Miran al mar, entornan los párpados, y se peinan los cabellos con la mano. Su mente no es ningún secreto. Bastante más cerca que la convención del PP que copa a esta hora los informativos, ellos tienen el fin de mes. Remontar la cuesta de enero se está convirtiendo en una pesadilla, ahora que dice el Gobierno que todo va bien. Lo meditan entre bocanadas de humo, al relente salado de este mar. “Debo ser yo el único idiota que no va bien”, se lee en sus ojos. En todos sus ojos.

Aquí frente al Atlántico las cosas se ven de otra forma. Este océano parece esconder el futuro entre sus pliegues más lejanos. Mientras, a nuestra espalda urge la ciudad, con sus requerimientos, sus impagos, y sus exabruptos a pie de cárcel, abriendo boletines. Y bien se podrían ir todos al fondo del mar. Lo pienso y oigo la voz cascada de Aznar en la radio de un coche. Suena como un extraterrestre. Argumenta como un extraterrestre. Lo aplauden como a un extraterrestre. Supongo que se trata de un pato. 

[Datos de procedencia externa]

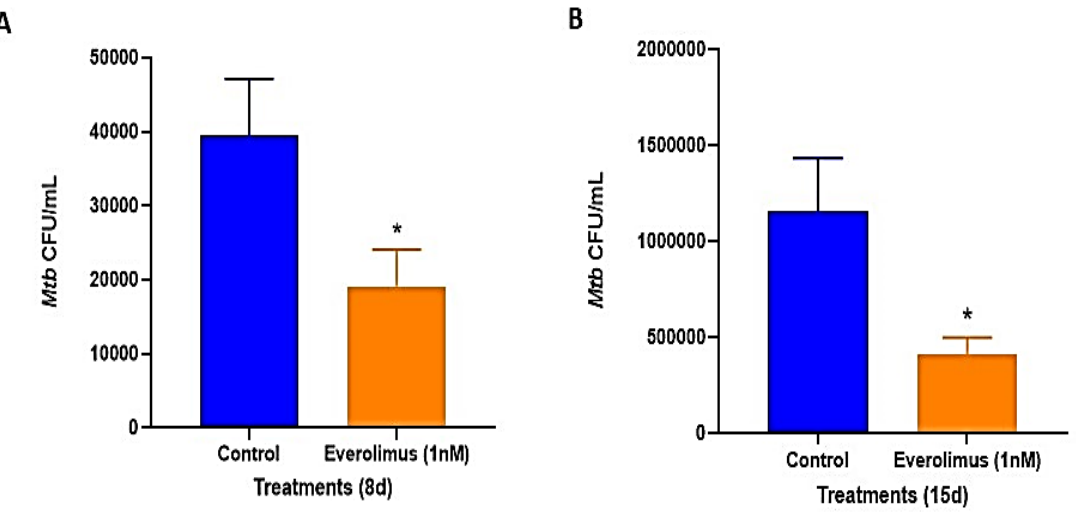
Figure 1: Survival of M.tb. Erdman strain in untreated (control) and Everolimus-treated in vitro granulomas generated from PBMCs isolated from individuals with type 2 diabetes. PBMCs isolated from individuals with type 2 diabetes were infected in vitro with M.tb. Erdman strain and were either untreated (control) or treated in vitro with everolimus (1 nM). Granulomas were terminated at 8-days (Figure 1A) and 15-days (Figure 1B) post-infection. Cell-free supernatants were collected and stored. Granulomas were lysed with ice-cold PBS. Supernatants and granuloma lysates were plated on 7H11 agar plates containing ADC to determine the survival of M.tb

Hay un enjambre de gaviotas en la otra roca. A una de ellas se le han caído un pez y todas se han lanzado a comérselo. La salvaje vida de los animales. La única gaviota que se mojó para traer el pez se queda hoy sin comer, mientras que las que estaban echando la siesta se están poniendo las botas con su pez. No me sorprende. Al fin y al cabo tenemos el mismo sistema fiscal que estas gaviotas. Y se supone que nosotros somos los inteligentes. Por otro lado, si yo tuviera alas, a buenas horas iba a asomar mi plata a la insaciable pituitaria de Montoro.

Acaban de desplomarse las temperaturas en el escritorio marino. Ha sido cosa de diez minutos, al doblar la tarde. El frío ya es la primera preocupación de los españoles, por delante del paro. Al menos, para los españoles encaramados a este acantilado. Trato de completar la belleza del mar y beber de su rugido. Trato de olvidar y olvidar. Trato de encontrar la esencia en este gélido mirador. Las cosas bellas de la vida nunca ocupan las portadas. Con qué aplomo recito la teoría y, sin embargo, tropiezo una y otra vez en el tedio nacional. Si no es la radio, es el comentario cansino de un pescador –melancolía de aquel tiempo en que se pescaba en silencio-, y si no, veo desigualdades en la jerarquía de los peces. Da igual. La política es una enfermedad. Sin duda, degenerativa.

Dificultades serias ahora para esta ocasional corresponsalía. Arrecia el mar con la marea. El vendaval, desatado. Y los salivazos del mar empapan mis cuartillas. La luz se ha ido. Nos abraza un cielo amoratado, dispuesto a tronar. De momento sólo relampaguea el faro. Los pensativos se han marchado a casa, los pescadores se han callado por fin, y una joven romántica me mira fijamente al cogote, preguntándose si estaré escribiendo mi obituario.

Ahora volveré sobre mis pasos, antes de que sea tarde, con la seguridad de haber sobrevivido a la columna, sin caer en la tentación de la pocilga. Al menos por una semana. Que nos esperan meses de bostezos y promesas vacías. Y que enero sigue hoy en las calles de la ciudad, con sus ojos de cobrador de morosos, y sus insoportables promesas de cambio en la boca de todos los candidatos. Miro al mar por última vez. Eterno e inmutable. Ya no hay duda. Definitivamente, no me gustan las cosas que cambian.